[Exercise objective] In the entries, find all lines that hold the word "egész" and copy them.

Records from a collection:
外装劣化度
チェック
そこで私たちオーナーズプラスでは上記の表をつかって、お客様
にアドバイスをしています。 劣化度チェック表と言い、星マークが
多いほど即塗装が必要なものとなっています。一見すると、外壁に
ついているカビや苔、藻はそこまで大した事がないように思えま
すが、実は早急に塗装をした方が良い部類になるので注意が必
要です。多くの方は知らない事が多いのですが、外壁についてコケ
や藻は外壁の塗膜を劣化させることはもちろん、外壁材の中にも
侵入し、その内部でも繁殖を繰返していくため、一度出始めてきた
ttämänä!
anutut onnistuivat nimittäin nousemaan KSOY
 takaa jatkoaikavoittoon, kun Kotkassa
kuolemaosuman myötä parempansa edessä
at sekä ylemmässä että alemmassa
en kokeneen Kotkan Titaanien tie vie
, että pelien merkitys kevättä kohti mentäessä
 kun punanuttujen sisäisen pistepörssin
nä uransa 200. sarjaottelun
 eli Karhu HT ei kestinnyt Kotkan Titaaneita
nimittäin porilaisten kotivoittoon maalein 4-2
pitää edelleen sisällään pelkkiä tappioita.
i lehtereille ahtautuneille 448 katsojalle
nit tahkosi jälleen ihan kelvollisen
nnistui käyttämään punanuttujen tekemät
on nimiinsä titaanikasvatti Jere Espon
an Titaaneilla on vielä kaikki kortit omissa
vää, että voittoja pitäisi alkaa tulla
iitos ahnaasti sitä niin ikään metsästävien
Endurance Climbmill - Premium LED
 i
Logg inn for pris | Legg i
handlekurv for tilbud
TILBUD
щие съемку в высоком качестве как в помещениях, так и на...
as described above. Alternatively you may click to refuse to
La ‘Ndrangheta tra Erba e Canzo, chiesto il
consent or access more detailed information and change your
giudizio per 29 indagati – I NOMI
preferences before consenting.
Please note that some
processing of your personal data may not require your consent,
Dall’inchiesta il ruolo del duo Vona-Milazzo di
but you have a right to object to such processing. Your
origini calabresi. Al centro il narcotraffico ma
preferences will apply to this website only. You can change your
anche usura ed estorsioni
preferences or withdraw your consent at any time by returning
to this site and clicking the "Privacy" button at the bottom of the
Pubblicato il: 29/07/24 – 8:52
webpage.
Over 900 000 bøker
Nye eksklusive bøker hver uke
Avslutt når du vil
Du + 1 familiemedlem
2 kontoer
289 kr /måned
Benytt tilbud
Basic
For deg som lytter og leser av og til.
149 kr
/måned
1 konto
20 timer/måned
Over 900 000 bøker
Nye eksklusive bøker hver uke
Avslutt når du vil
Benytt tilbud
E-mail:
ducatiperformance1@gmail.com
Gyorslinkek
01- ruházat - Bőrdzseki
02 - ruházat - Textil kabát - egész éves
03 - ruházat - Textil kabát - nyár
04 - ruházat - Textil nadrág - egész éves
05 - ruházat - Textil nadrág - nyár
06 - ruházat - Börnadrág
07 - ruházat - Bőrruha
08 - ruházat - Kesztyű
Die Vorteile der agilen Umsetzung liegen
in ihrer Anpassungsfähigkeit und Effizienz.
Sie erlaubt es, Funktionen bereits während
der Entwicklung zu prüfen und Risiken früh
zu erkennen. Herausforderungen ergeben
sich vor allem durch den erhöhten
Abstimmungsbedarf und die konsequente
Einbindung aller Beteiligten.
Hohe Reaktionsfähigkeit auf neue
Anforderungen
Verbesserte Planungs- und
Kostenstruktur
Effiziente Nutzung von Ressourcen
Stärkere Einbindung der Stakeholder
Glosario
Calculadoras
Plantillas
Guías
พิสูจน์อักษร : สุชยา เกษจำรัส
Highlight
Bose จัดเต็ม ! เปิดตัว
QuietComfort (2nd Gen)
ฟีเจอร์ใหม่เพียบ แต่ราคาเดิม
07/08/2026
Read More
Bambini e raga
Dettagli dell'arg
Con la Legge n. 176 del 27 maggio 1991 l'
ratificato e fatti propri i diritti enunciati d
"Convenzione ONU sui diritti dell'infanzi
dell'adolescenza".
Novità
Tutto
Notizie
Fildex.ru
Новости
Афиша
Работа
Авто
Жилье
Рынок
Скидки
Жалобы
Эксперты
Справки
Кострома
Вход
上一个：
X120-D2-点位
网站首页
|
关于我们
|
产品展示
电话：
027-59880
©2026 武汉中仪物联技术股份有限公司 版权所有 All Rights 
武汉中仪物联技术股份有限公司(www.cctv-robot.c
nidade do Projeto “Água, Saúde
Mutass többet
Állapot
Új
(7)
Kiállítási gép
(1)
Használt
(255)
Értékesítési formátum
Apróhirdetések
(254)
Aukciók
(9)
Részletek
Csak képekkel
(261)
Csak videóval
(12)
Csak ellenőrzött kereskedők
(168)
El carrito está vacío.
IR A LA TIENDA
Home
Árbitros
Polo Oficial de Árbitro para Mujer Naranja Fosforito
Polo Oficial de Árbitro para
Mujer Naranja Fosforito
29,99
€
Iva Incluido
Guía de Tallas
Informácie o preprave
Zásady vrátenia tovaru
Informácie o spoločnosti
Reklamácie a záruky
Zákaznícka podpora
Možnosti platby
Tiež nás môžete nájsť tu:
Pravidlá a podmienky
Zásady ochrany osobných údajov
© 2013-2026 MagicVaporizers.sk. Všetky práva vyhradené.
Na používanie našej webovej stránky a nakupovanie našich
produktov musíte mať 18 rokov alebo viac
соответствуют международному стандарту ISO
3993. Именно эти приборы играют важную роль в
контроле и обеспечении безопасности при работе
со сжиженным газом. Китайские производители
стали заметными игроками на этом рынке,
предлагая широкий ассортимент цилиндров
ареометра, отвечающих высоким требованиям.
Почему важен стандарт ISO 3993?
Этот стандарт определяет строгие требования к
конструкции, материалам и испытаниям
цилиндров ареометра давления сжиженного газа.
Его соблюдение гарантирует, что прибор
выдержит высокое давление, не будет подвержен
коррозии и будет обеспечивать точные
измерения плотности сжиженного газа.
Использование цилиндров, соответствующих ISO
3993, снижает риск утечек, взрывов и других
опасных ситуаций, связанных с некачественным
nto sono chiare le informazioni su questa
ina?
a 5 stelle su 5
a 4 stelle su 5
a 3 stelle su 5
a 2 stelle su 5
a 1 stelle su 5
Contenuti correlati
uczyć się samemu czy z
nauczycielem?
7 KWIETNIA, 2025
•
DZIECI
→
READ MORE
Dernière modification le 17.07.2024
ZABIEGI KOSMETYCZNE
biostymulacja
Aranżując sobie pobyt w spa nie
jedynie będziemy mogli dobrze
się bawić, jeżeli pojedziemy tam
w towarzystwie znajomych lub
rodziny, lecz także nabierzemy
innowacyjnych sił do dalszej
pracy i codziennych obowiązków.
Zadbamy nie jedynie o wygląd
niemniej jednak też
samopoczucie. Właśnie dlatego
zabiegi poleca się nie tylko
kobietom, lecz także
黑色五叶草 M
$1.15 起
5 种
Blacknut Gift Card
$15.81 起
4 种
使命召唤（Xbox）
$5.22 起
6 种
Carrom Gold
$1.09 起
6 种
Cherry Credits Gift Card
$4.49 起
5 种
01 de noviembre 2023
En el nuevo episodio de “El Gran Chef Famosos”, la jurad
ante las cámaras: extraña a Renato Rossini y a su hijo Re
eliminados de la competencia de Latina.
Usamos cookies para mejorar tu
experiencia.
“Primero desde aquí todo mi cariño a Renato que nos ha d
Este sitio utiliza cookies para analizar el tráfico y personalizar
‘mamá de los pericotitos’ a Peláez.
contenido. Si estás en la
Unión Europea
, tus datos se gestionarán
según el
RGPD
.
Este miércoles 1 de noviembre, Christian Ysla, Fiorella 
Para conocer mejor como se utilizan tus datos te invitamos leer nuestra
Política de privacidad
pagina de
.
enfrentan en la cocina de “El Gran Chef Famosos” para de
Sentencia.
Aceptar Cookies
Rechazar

[Exercise response]
02 - ruházat - Textil kabát - egész éves
04 - ruházat - Textil nadrág - egész éves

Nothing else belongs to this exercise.